The Jan. 11 action affects 30,000 AFSCME members in Missouri and 25,000 in Indiana. Public employees won the right to bargain in Indiana 15 years ago under Democratic Gov. Evan Bayh. Several DC 37 local leaders and staffers participated in a successful campaign to organize the workers.

In 2001, AFSCME lobbied Democratic Gov. Bob Holden to sign an executive order granting collective bargaining rights to public employees in Missouri.

Contracts canceled
Besides revoking his predecessor’s executive order recognizing the union rights of Indiana state workers, Daniels ripped up union contracts covering the period through 2007. Blunt has also declared that union contracts are no longer valid.

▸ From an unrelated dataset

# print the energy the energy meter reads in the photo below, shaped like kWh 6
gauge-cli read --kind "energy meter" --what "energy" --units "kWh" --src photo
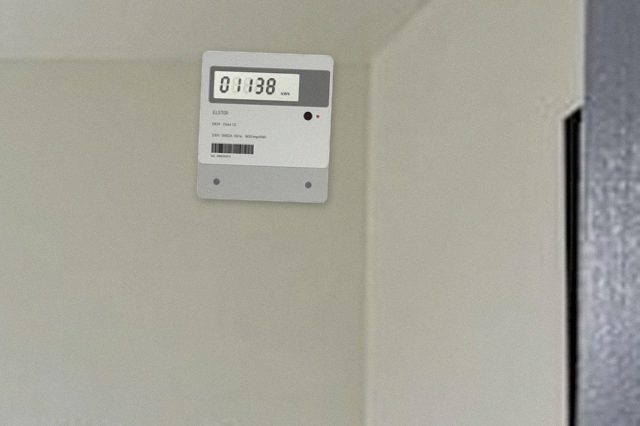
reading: kWh 1138
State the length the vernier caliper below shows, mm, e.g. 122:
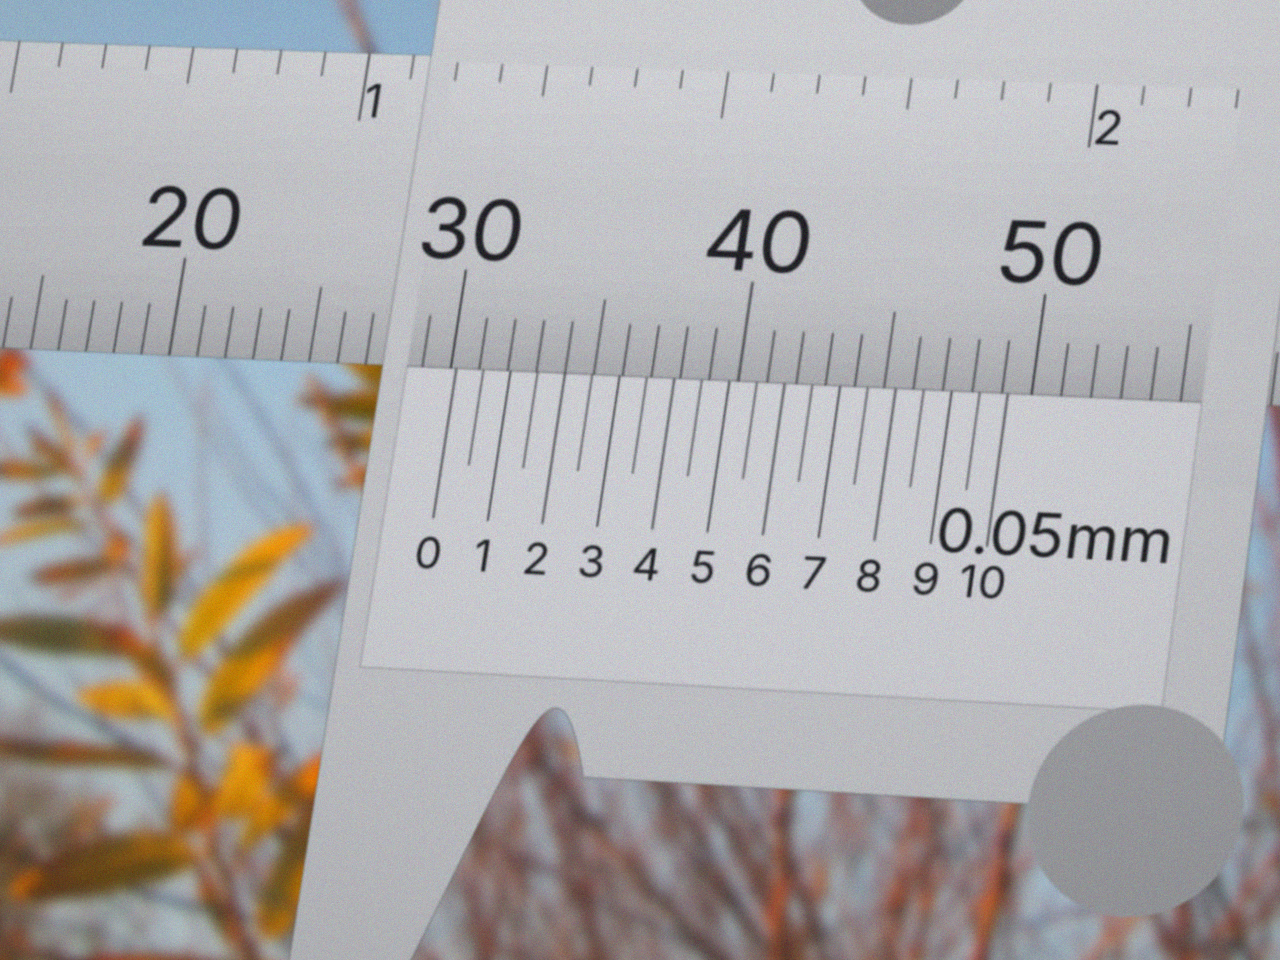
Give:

“We believe these actions were part of a national agenda designed to send a message to the unions,” said Steve Fantauzzo, director of AFSCME’s 19-state central region. He noted that Daniels previously served as budget director of the Bush administration.

In Indiana, where union membership has dropped by a third, the union by law may continue to collect dues and represent workers on civil service matters. But since they are no longer covered by collective bargaining agreements, AFSCME members have lost their job security and grievance and seniority rights.

Right after Blunt eliminated union rights, supervisors in Missouri descended on work sites to present employees with withdrawal cards to let employers stop deducting dues from their checks. In both states, workers are complaining that that transfer requests are being denied and mandatory overtime is being imposed without being allotted equally or considering seniority.

In both states, the union is developing a fight-back strategy involving organizing and protests as well as media campaigns, political pressure and court actions.

An early warning of this latest right-wing attack on public employee unions occurred last year in Kentucky, where Gov. Ernie Fletcher canceled the collective bargaining rights of state workers. Union members are fighting Fletcher’s action in the legislature and the courts.

In another ominous development, five municipalities in Oklahoma are seeking to have a 2004 state law recognizing the right of public employees to bargain declared unconstitutional.